Flushing is the process by which m3aggregator instances output the aggregated time series data (by using m3msg protocol). There are two targets to which the data is flushed:

  1. Persistence: the aggregated data is flushed to m3coordinator which then persists it in m3db.
  2. Forwarding: intermediate aggregation data is flushed to other nodes of m3aggregator (in a multi-node setup) for further processing. This is necessary for rollup rule processing - eg. when a label is dropped, the resulting time series has a new id which potentially maps to a different shard (which may be owned by a different node).

Flushing coordination between leaders and followers

In a replicated setup, only the leader nodes are flushing the data (both persistence and forwarding). After each flush, for every combination of shard/metrics type/aggregation window the leader node updates last flushed timestamp in etcd.

Follower nodes are watching the changes of last flushed timestamps for the shardset that they own. The data that has been flushed by the leader node is considered as persisted, and the followers can discard the corresponding data they have accumulated for the given shard/metrics type/aggregation window.
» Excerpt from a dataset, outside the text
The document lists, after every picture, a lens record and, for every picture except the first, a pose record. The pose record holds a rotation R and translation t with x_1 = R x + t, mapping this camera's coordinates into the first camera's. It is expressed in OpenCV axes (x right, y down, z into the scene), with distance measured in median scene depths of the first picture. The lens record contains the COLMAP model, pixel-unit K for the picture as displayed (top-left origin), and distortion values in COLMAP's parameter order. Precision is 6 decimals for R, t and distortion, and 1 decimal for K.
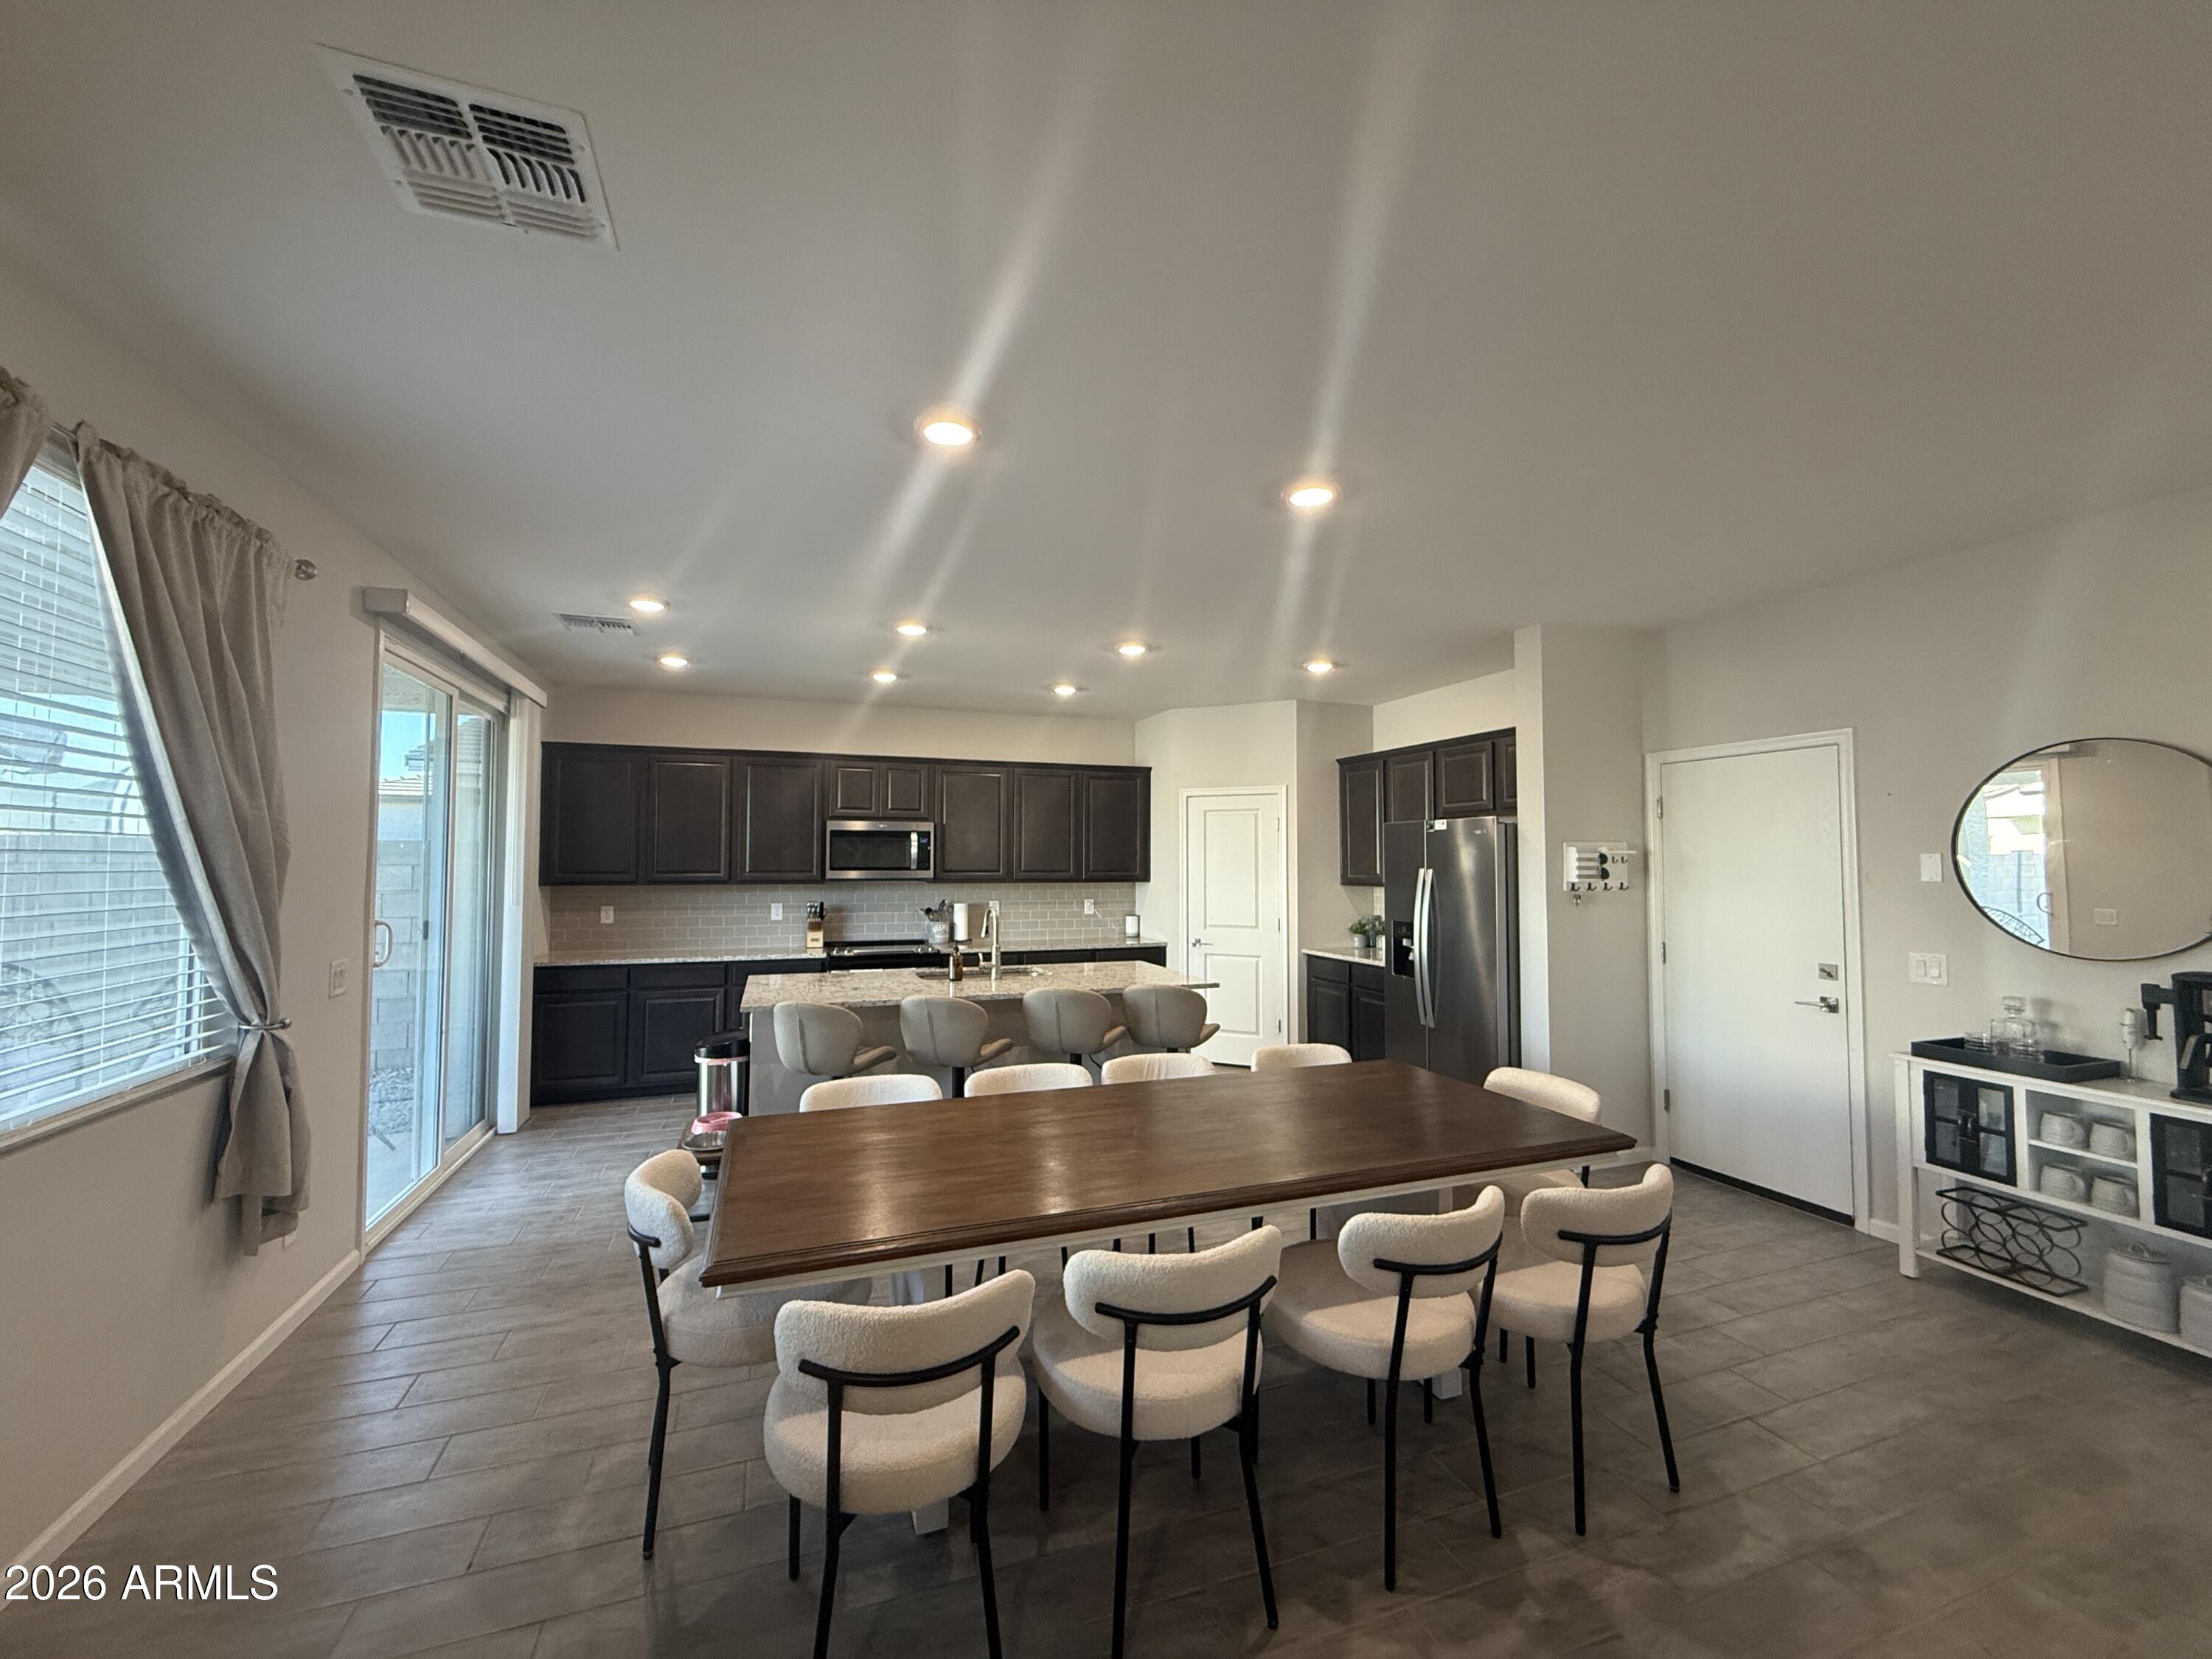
lens RADIAL K [[875.7, 0, 1099.0], [0, 875.7, 825.7], [0, 0, 1]] dist [0.000444, -0.000035]
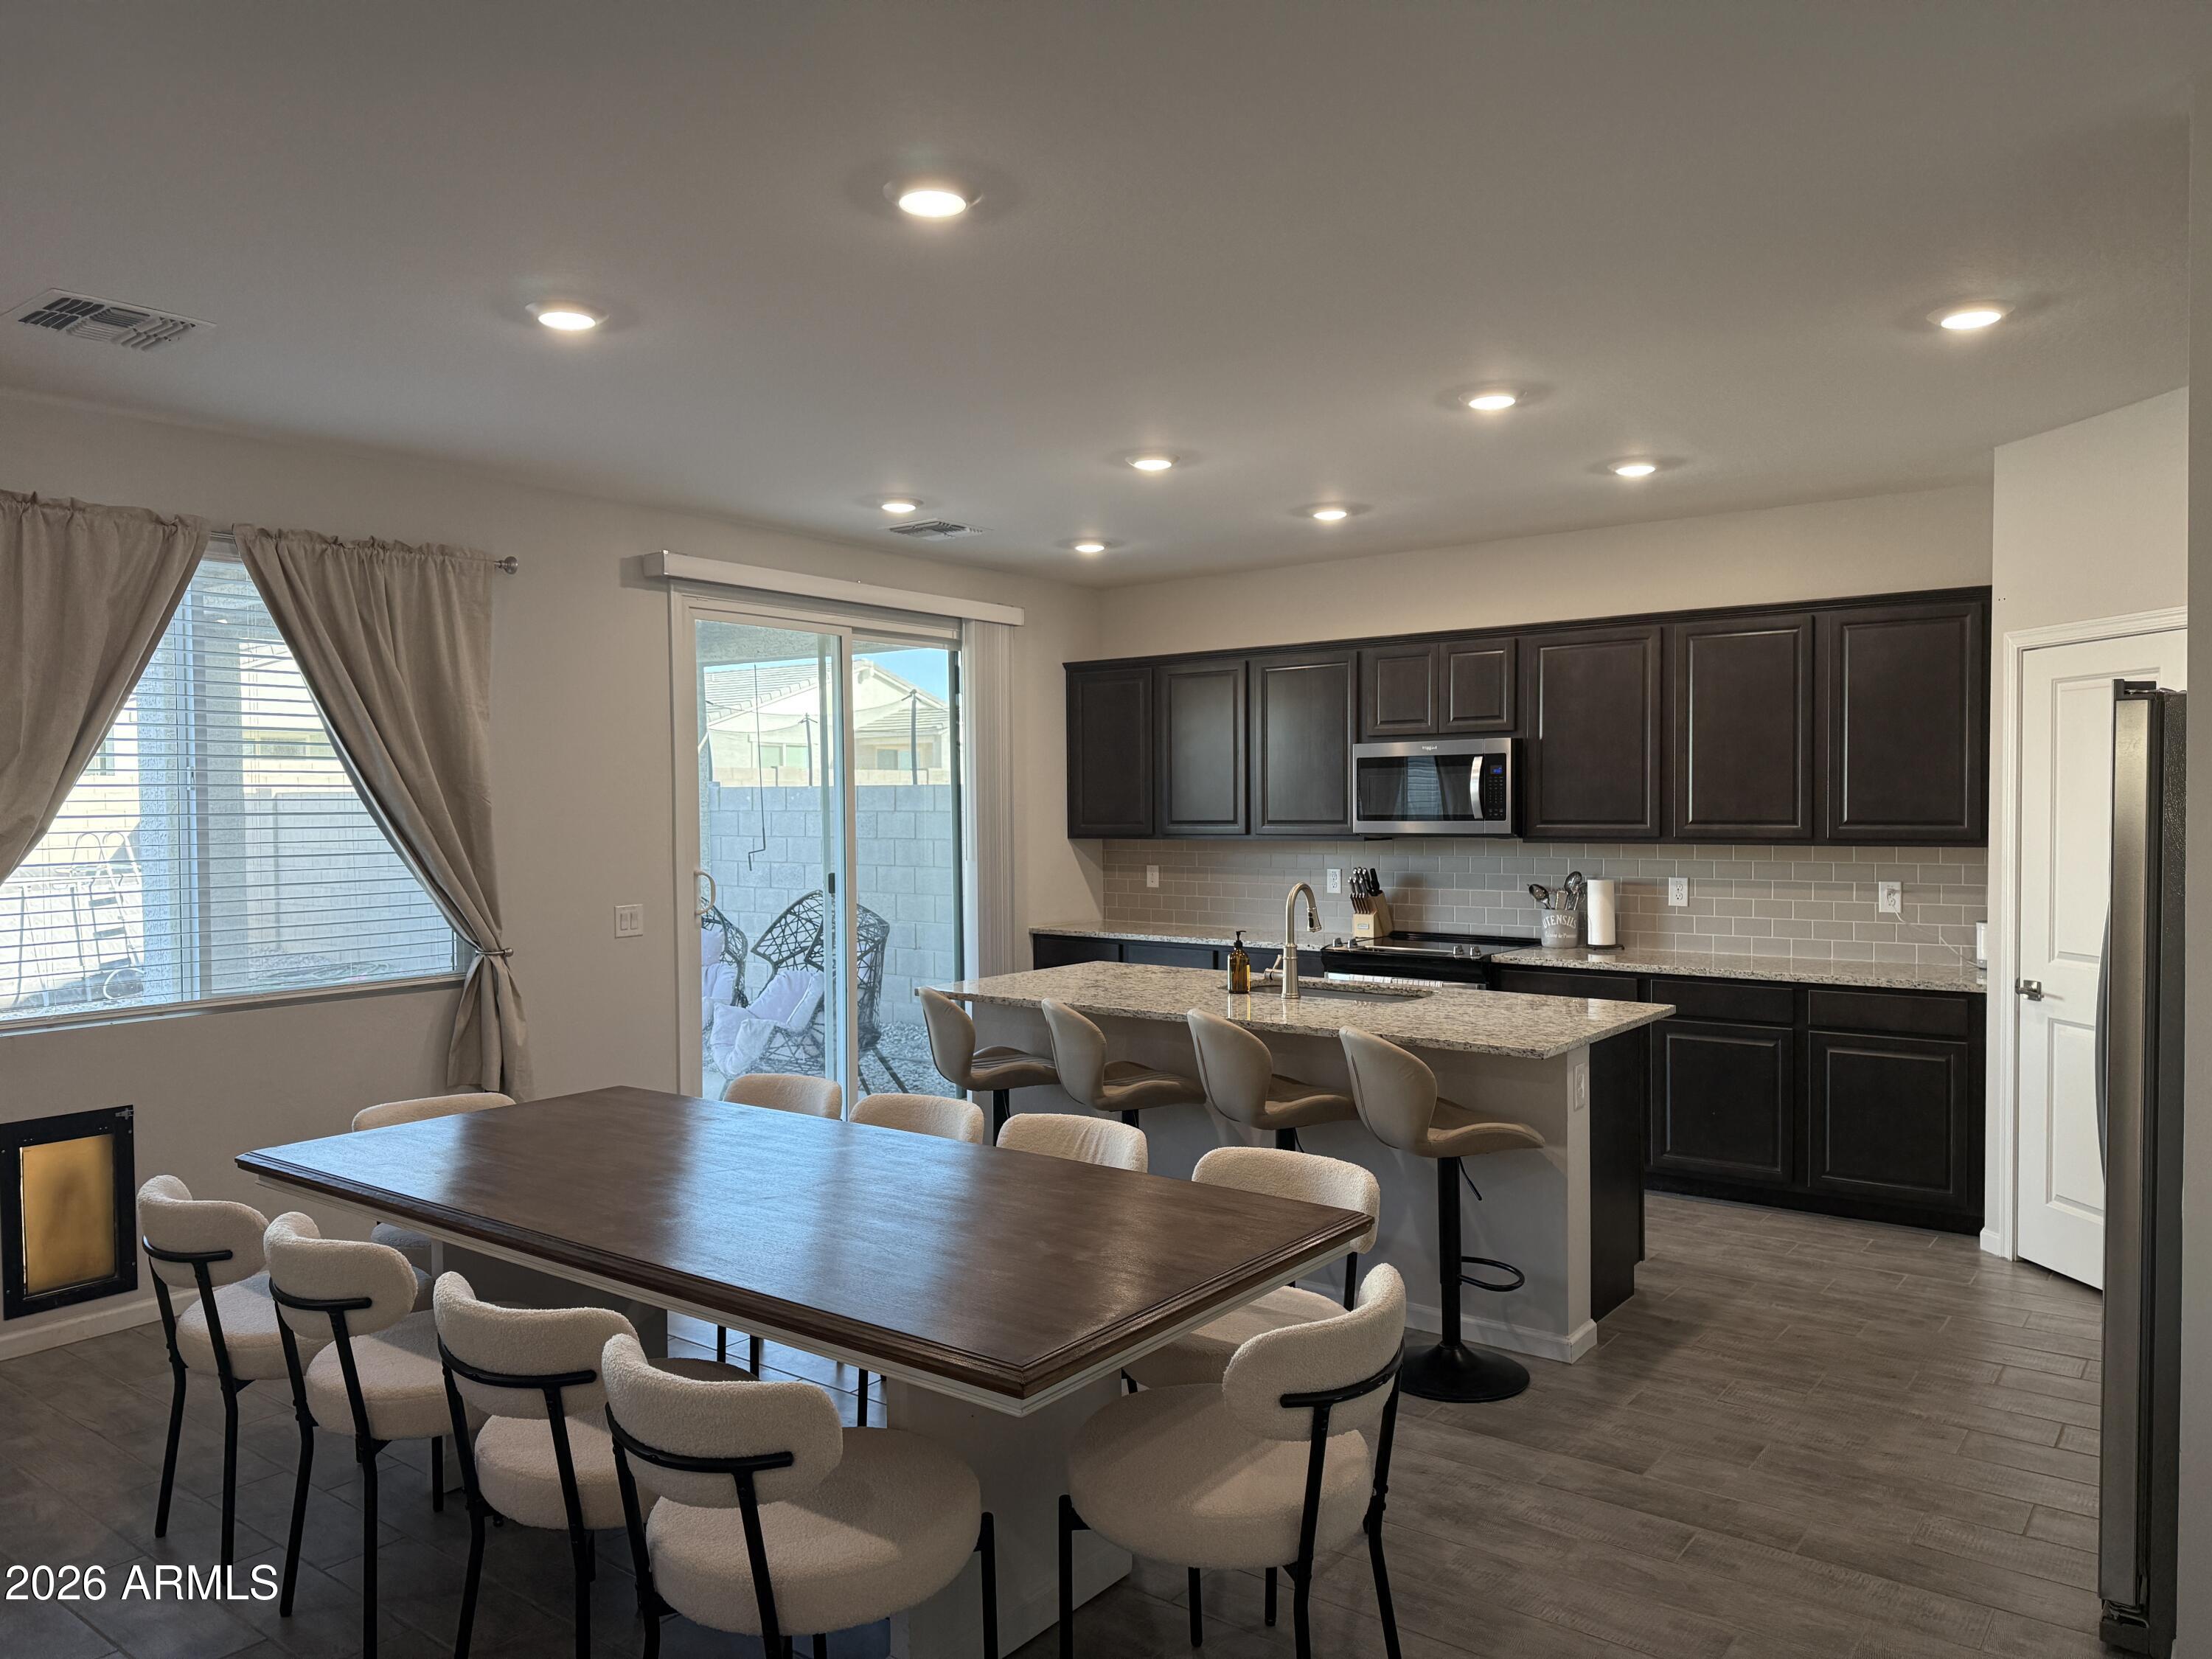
lens RADIAL K [[1534.0, 0, 1106.0], [0, 1534.0, 829.5], [0, 0, 1]] dist [0.014416, 0.001466]
pose [[0.548508, 0.009647, -0.836090, 0.521361], [0.042249, 0.998336, 0.039236, 0.005452], [0.835077, -0.056845, 0.547188, 0.216746]]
If, for some reason, a follower node does not receive last flush timestamp updates from the leader, it will keep the aggregated data for a while, but the follower will go into forced flush mode after the time period defined by maxBufferSize and start discarding the accumulated data in order to reclaim the memory. The default value for this setting is 5 minutes:

aggregator:
  flushManager:
    maxBufferSize: 5m

When a follower gets promoted to a leader, it initially flushes time windows it has buffered, following the last flush timestamp reported by the previous leader via etcd.

Shard cutover/cutoff

Cutoff/cutover are timestamps that can be used to control flushing from the given shard. They are fields that are defined for each shard in the placement structure.

If the shard has its cutover field set to some timestamp value, the shard will only start flushing once the wall clock will go past the given cutover timestamp. Until this happens, any aggregated data gets discarded.

Similarly, if the shard has its cutoff field set to some value, the shard will stop flushing once the wall clock will go past the given cutoff timestamp.

If the shard does not have cutover/cutoff fields it will flush indefinitely.